▶ _Job item_
Retype the listing below, starting at the line that contains "Count the number" and ending after the line that contains "Reading right to". Leave the pictures out.

▶ _Records_
● ● ●

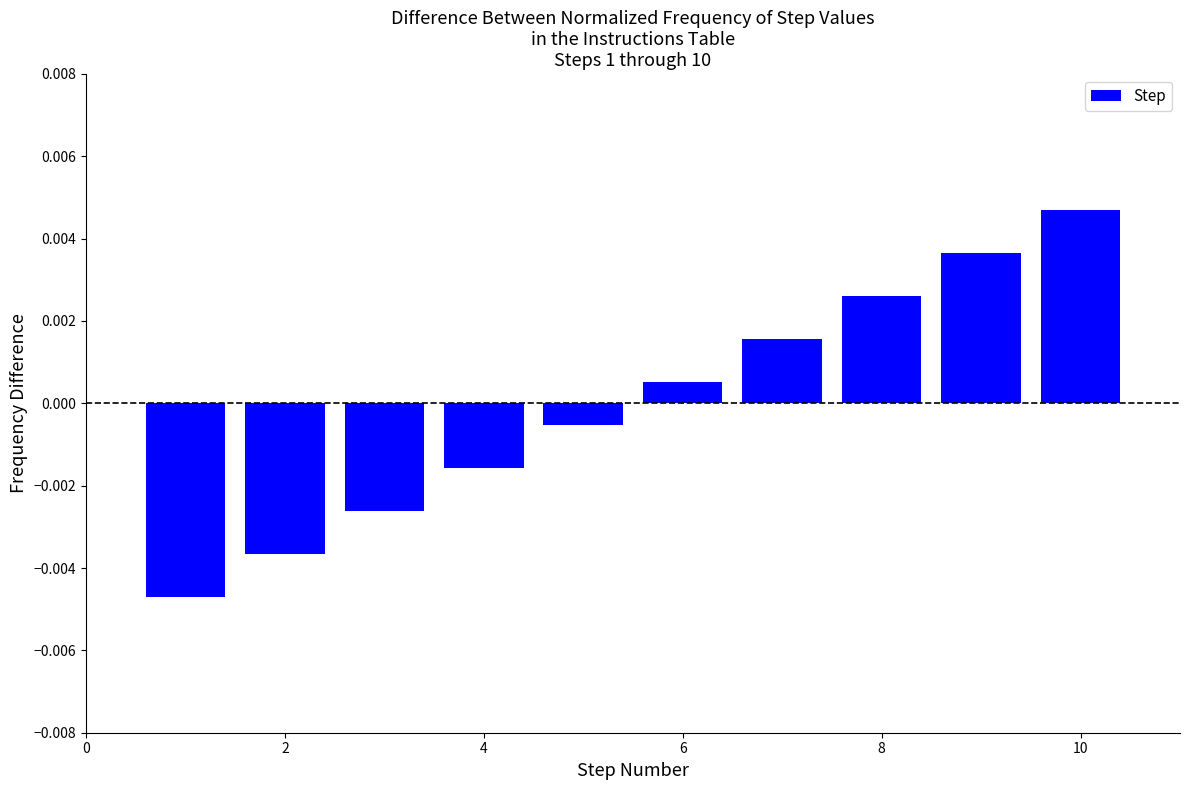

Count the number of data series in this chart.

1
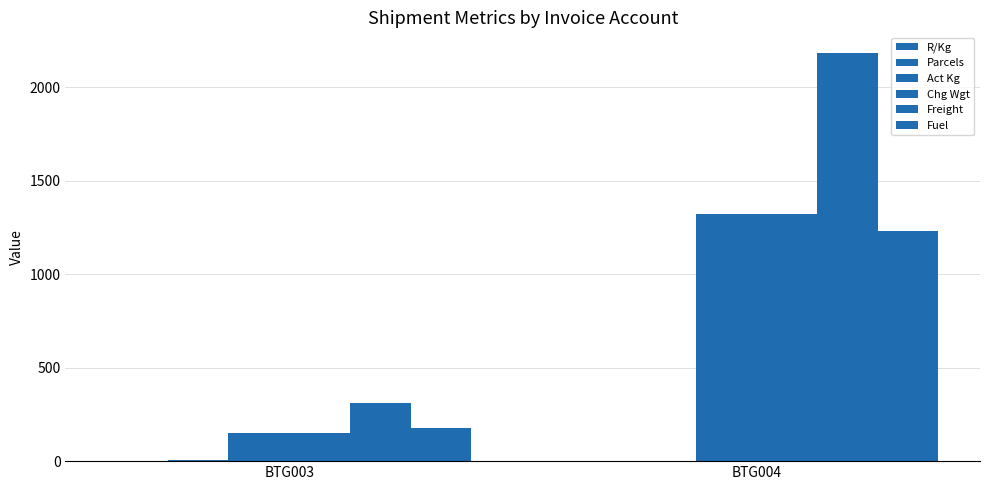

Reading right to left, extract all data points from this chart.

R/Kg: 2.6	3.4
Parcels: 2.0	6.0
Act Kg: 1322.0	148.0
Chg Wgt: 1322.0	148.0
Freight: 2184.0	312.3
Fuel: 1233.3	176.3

● ● ●

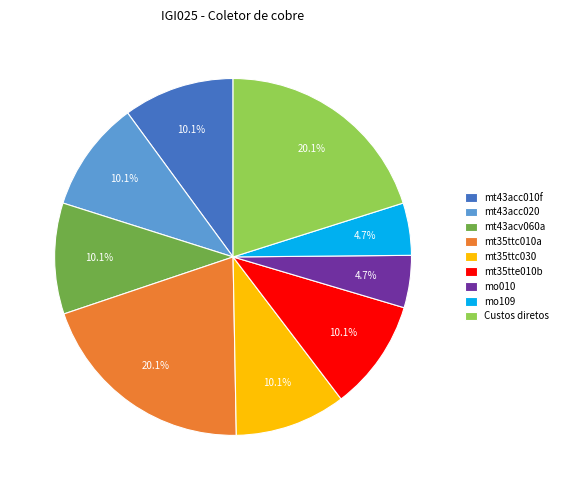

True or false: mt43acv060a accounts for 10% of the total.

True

● ● ●

▶ _Expected answer_
Count the number of data series in this chart.

1

Reading right to left, extract all data points from this chart.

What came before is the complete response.